If the tug has violated the law and the rules of navigation, especially if such infraction be a primary omission or fault, she cannot recover, if the same has led to the casualty. Steamtugs are vessels propelled by steam. As such they are governed by the rules applicable to steamers; and as to precautionary regulations, having other vessels in tow and in peril, there is more reason for their strict observance by steamtugs than by steamers. The law in admiralty in regard to this is well settled. As early as The Genesee Chief, 12 How. [53 U. S.] 463, it was declared by Chief Justice Taney, that “it is the duty of every steamboat traversing waters where sailing vessels are often met with, to have a trustworthy and constant lookout besides the helmsman.” “And whenever a collision occurs with a sailing vessel, and no other lookout is on board but the helmsman, such omission is prima facie evidence that the collision was occasioned by her fault.”
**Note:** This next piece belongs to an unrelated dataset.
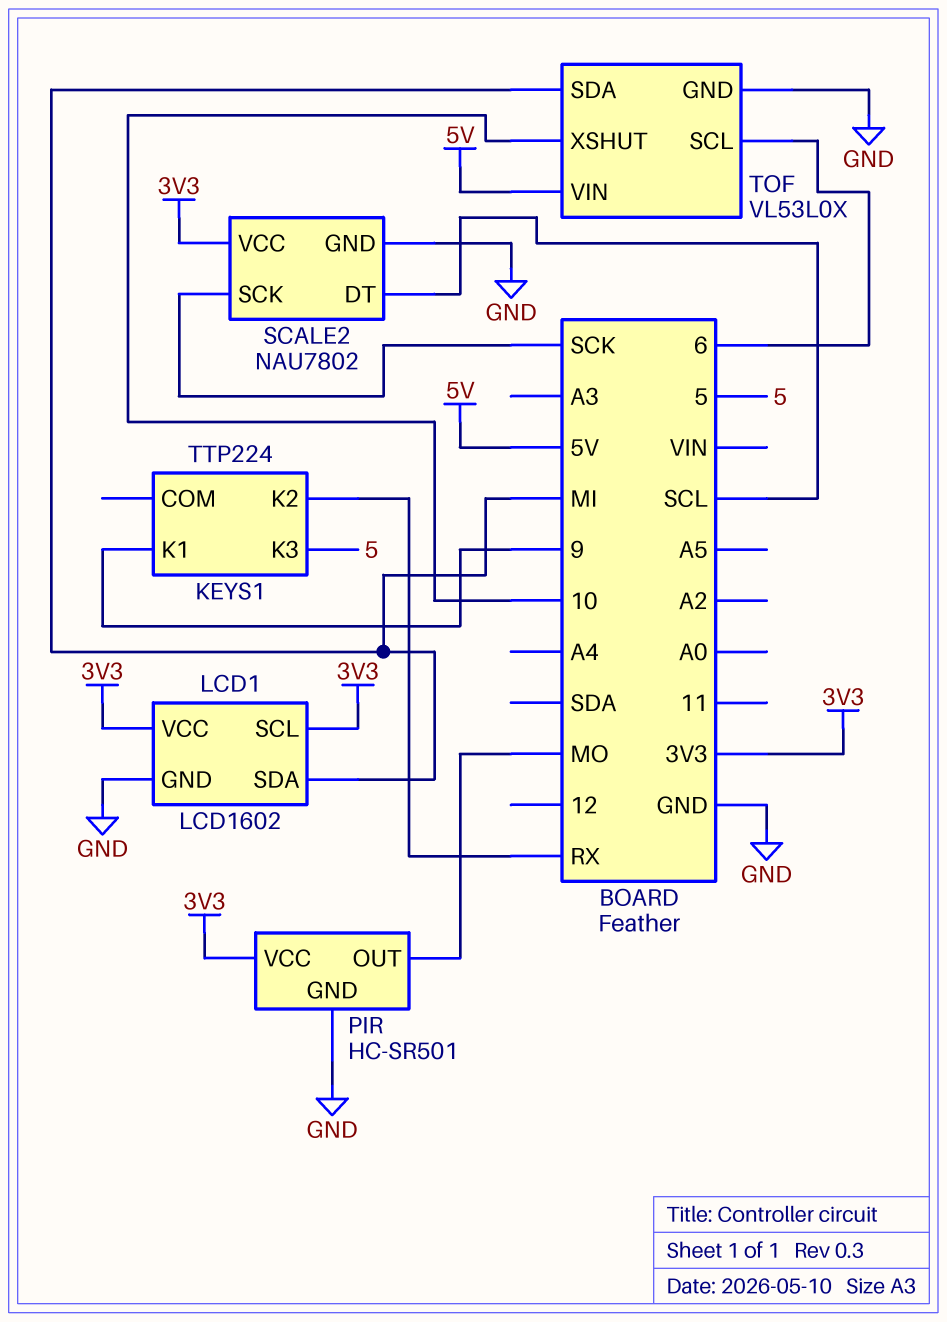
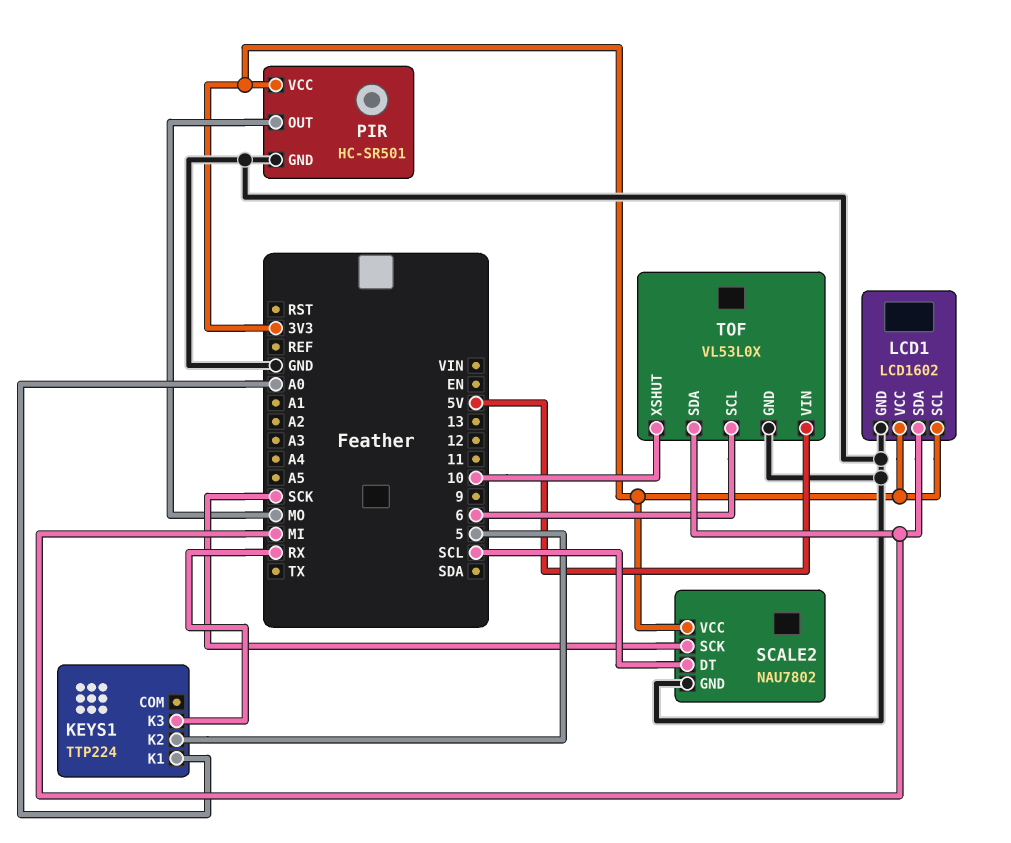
KEYS1 pin K1: 9 -> A0
KEYS1 pin K2: RX -> 5
KEYS1 pin K3: 5 -> RX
From this decision, in 12 How., down to The Louisiana v. Fisher, in 21 How. [62 U. S. 29], there is one unvarying strong current of authority in the same direction; the last case making the rule more stringent in requiring proof of the competency of such lookout, and prescribing, as his station, the most suitable place for his observation. In the intervening case, in 18 How., the steamer was a tug, and the rule by Chief Justice Taney, in the 12th, applied by Mr. Justice Nelson, drawing no distinction between steamboats and steamtugs. Without referring to the other cases since The Genesee Chief [supra]—and they are numerous—the correct doctrine as to lookouts, thus collated and embodied is this: All vessels propelled by steam, navigating the highways of commerce, must have constant and vigilant lookouts, employed as such, and so stationed on deck as to possess timely and perfect observation of all approaching or passing vessels, so as readily to ascertain their courses and movements, so far as practicable under all the surrounding circumstances. By the proofs in this case, the mate, Allen, was the only lookout. He and the wheelsman were in charge of the tug at the time. Without reference to his competency, which has been assailed, I entertain no doubt that his gross neglect misled the tug across the bows of the Nabob, and caused the collision. A wheelsman is not a lookout. He cannot discharge that duty when steering by the compass. His attention is to his wheel and the compass—not over or beyond them. The mate, having the general command of the vessel, cannot perform lookout duty. He has the general supervision of the ship, and directs both the wheelsman and engineer. While so engaged searching for vessels, he cannot discharge the duty of lookout, as required by the law. This neglect, then, as to a lookout, was a fault, and, as such, if there was no other, must prevent a recovery by the libellants.
Libel dismissed and decree for cross libellants.
This case was affirmed on appeal to the circuit court. [Case unreported.]
1 [Reported by Hon. Henry B. Brown. District Judge, and here reprinted by permission.]